Este es el punto de síntesis del capítulo y uno de los principios más importantes de todo el estudio.
Un título puede indicar dignidad, rango, función, investidura, relación y representación. No define por sí solo la ontología del portador. La honra dada al Mesías puede ser inmensa: postración, confesión universal, gloria, entronización y nombre sobre todo nombre. Pero la misma Escritura puede presentar esa honra como dada por YHWH, para gloria de YHWH y en servicio al propósito de YHWH.
Del mismo modo, funciones como salvar, juzgar, pastorear, gobernar, recibir homenaje o portar el Nombre pueden ser realizadas por el Mesías como agente supremo de YHWH sin que eso convierta automáticamente esas funciones en definición ontológica absoluta.

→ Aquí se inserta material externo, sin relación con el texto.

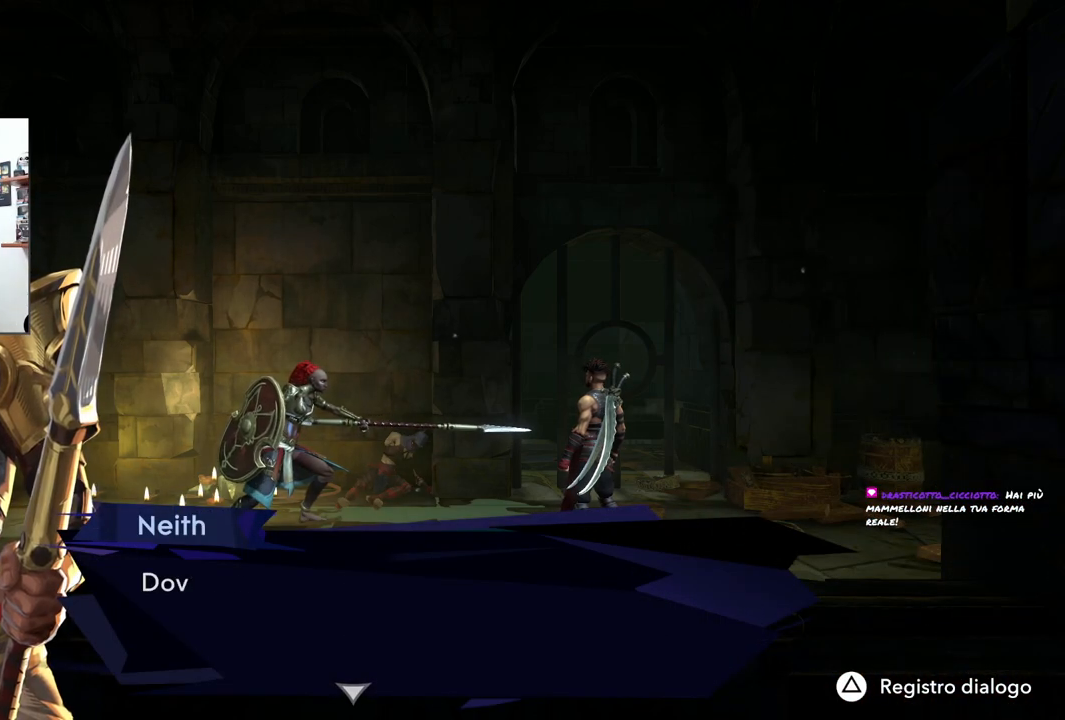
{"dt_ms": 500, "buttons": [], "left_stick": "center", "right_stick": "center", "events": [[83, "CROSS", "up"]]}
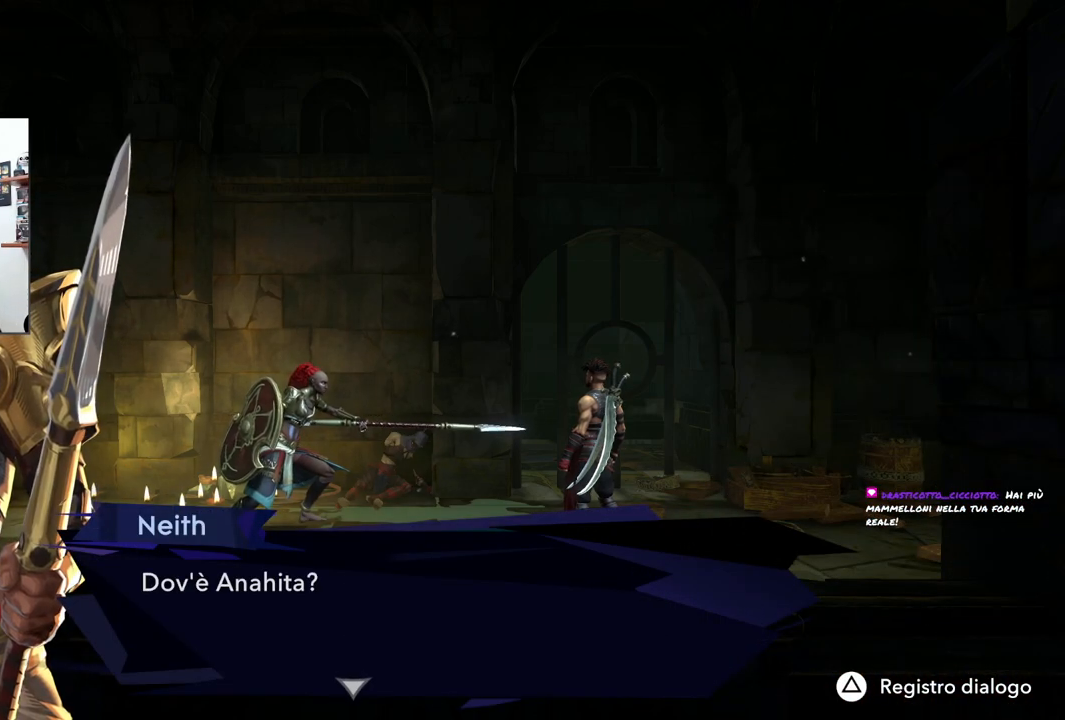
{"dt_ms": 500, "buttons": [], "left_stick": "center", "right_stick": "center", "events": []}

El error central consiste en este razonamiento: tiene un título altísimo, recibe un honor altísimo, cumple una función divina, entonces su esencia debe ser idénticamente la de YHWH. Ese salto ignora todo el patrón bíblico de agencia, unción, investidura, exaltación dada, representación y subordinación relacional al Padre.
La regla correcta es esta: un título alto, una honra máxima o una función divina deben evaluarse primero dentro del patrón bíblico de investidura y representación antes de convertirse en afirmación ontológica.
La mejor síntesis del capítulo es esta: la Escritura puede atribuir al Mesías títulos, honores y funciones extraordinarias sin que eso obligue automáticamente a definirlo como YHWH mismo en esencia. La grandeza del Mesías puede ser suprema y, aun así, derivada, dada y representativa dentro del propósito de YHWH.
La conclusión del capítulo es clara. Los títulos altos aplicados al Mesías, como Elohim, Adon, Salvador, Primero y Último, o equivalentes a Alef y Tav, deben tomarse con toda seriedad. No son ornamentos vacíos. Revelan la altura extraordinaria del Mesías en el plan de YHWH.
Pero la Escritura no autoriza a convertir automáticamente cada título, cada honor y cada función en una definición metafísica cerrada de su esencia. El patrón bíblico sigue siendo claro: YHWH unge, envía, exalta, da nombre, da autoridad y obra por medio de Su Mesías.
La conclusión principal es esta: título, honor y función no equivalen automáticamente a ontología. Antes de hacer ese salto, el lector debe agotar primero la lógica bíblica de representación, agencia, entronización e investidura.